May 2003, A quilt of nationalities

This morning the park was pretty wet from the all-night rain. There was some fog too. Various people were doing tai chi, off by themselves in different parts of the misty park, or sometimes in groups of two or three. On the basketball court an older Chinese man was teaching a young Chinese woman how to wield a sword as part of their tai chi (or whatever the exceedingly graceful movements were, that he was doing and she was imitating). Across from the park on Havelock Street one of the young university students who are back for the summer, Tom Mills, came out on his porch and began to play his trumpet. (He's studying music in Montreal.) The mist seemed to carry the notes all over the park...

I was there because I had to light a fire for the Portuguese church women who were planning to come later and cook their meat and vegetables for their church supper. They came in the afternoon, with the task of cooking food for eighty people. They like to use the ovens because that way they can cook those huge amounts all at once, instead of having to divvy up the food for everyone to cook in small amounts in their home ovens. Plus, they say, they're used to the taste of food cooked in a brick oven, from back home in the Azores, and it tastes better to them.

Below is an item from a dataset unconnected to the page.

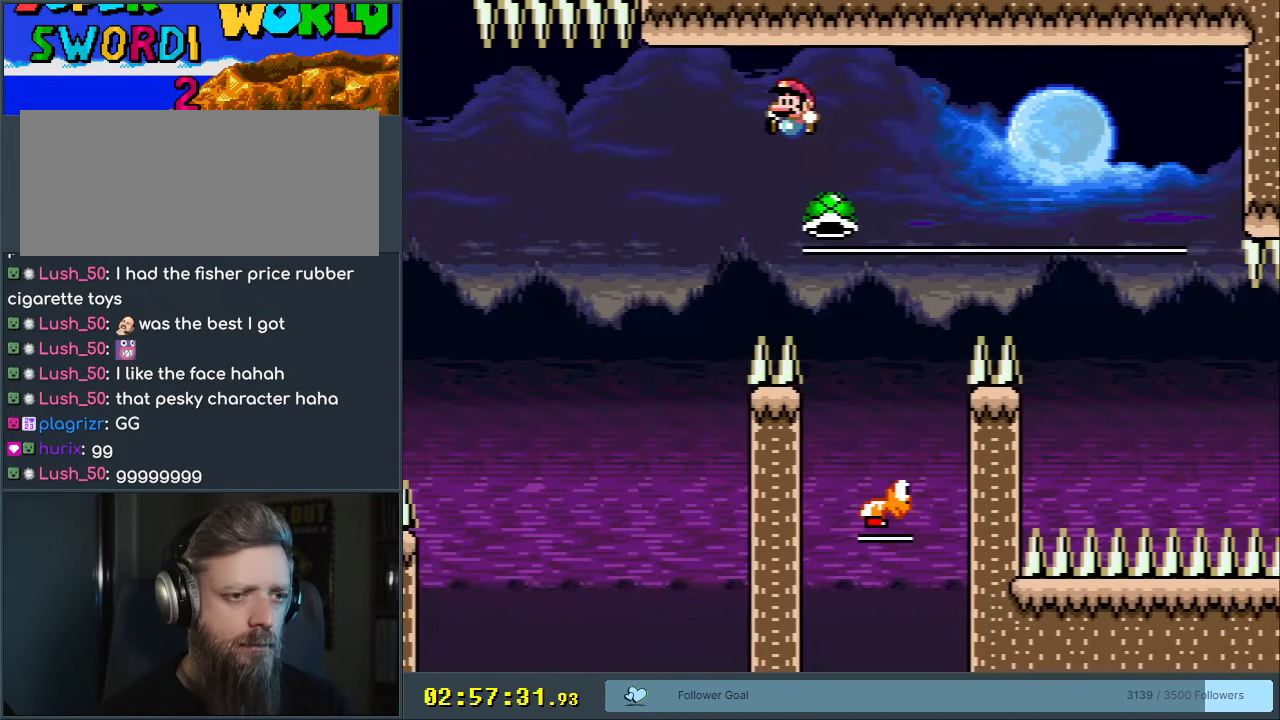
{"buttons": ["B", "Y", "DPAD_RIGHT"], "events": [[33, "DPAD_RIGHT", "down"], [117, "DPAD_RIGHT", "up"], [250, "DPAD_LEFT", "down"], [350, "B", "down"], [350, "Y", "down"], [383, "DPAD_LEFT", "up"], [383, "DPAD_RIGHT", "down"]]}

At the end of the afternoon these women came back to pick up the finished trays of beef and roast potatoes, with a young nephew to help carry. Then as I was leaving the park, three Sri Lankan men approached me and asked again if we could put in a cricket pitch. I've tried in the past to persuade those folks to set up a meeting with the councillor, to impress their desires on him. But meetings just don't seem to come together for them. However they were keen enough that they said they could get a big list of signatures. We'll see. The Jamaican guys from the basketball court said they'd be interested too, and the two groups tried to explain the spread of cricket to me: "wherever the British were, that's where we love cricket." There was a pride to it, a different way of talking about roots than going back to the pre-colonial period. But roots nevertheless. I hope we can get them what they want.